I think you should sit down and make a list. Think long and hard about it, and put a lot of care and thought into it. Make a completely thorough list of all the reasons why you left your husband, don't leave anything at all out, no matter how trivial it may seem. Go back and remember every conversation, every dinner, every whatever. Go over it a few times, take your time and make sure it's complete. Then when you're done, make another list of all the reasons you would have for going back to him that have NOTHING to do with making HIM feel better, that have NOTHING to do with your guilt, only your love and passion for him, only based on the positives of your feelings for hiim and the life you had together. Then compare the lists, then be honest with yourself and really ask yourself if you deserve to rack YOURSELF with guilt. Only you can really know the answer, so only you can say. No one else has the right to tell you if you're being selfish, or wrong. Only you know what will make you happy, and only YOU will be unhappy if you don't get it.

Oh, and p.s., good thinking going it alone for a while, until you get your head straight on your own, but you need to clear out ALL the emotional junk that is working on your emotions either way. Go get your pets. If you are in an apartment that doesn't accept pets, find one that does and move asap. that will be one less thing for you to feel guilty about, plus having their company and staying busy with the business of loving them and caring for them again will make you feel more like yourself.

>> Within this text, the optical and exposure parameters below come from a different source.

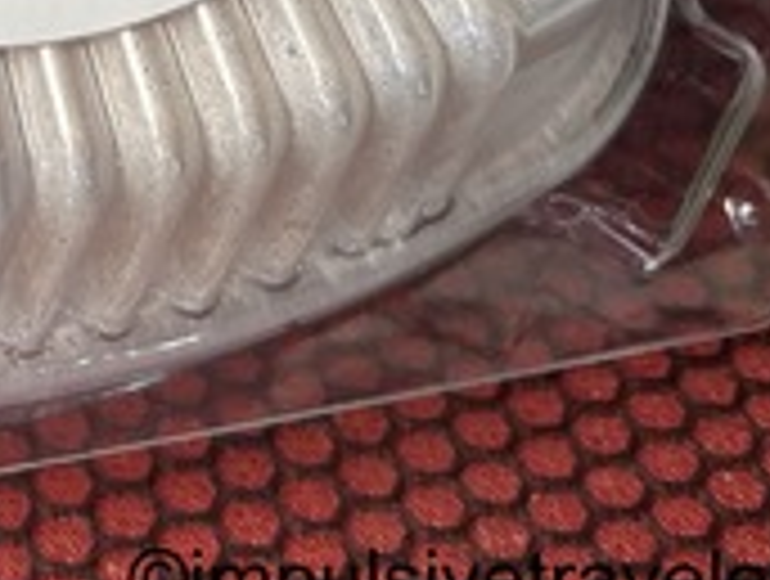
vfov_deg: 12.2
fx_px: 2452
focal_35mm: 110
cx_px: -534
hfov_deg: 15.7
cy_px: -517
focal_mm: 4.2
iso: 100
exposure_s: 1/121
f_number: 1.6
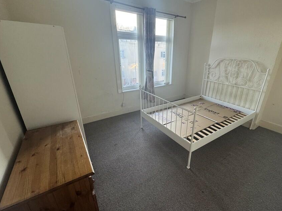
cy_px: 106
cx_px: 158
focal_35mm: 17
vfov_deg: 74.7
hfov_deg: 90.6
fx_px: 138
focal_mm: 2.22
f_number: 2.2
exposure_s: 1/99
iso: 250
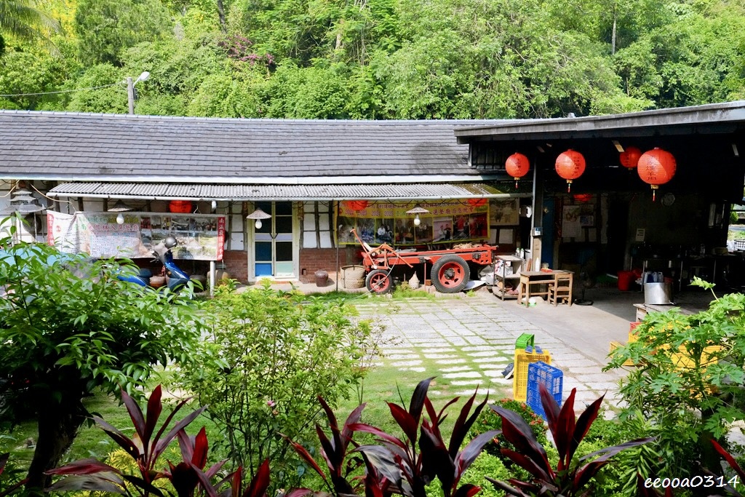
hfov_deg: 60.3
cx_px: 372
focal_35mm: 31
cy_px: 248
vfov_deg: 42.3
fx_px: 642
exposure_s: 1/3200
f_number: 10
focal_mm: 31
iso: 6400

I don't know why I don't think I deserve guilt-free happiness. Maybe because I've always put others first, me last. Make sure everyone else is happy, warm, fed, and taken care of. It was enough for a long time because I didn't know any better. Then I met my friend again and for the first time in my life he put ME first. I had a foot rub and a back rub for the first time in my life. But what is so ridiculous is I even felt guilty for receiving pleasure. Not because I was betraying my husband, but because I didn't think I deserved it. It felt funny to be the center of someone else's attention. Still does.

I think I'm going to try the counseling route and see what can be done to help HIM. I know he's severely depressed. So am I for that matter. I just know I can't go on like this.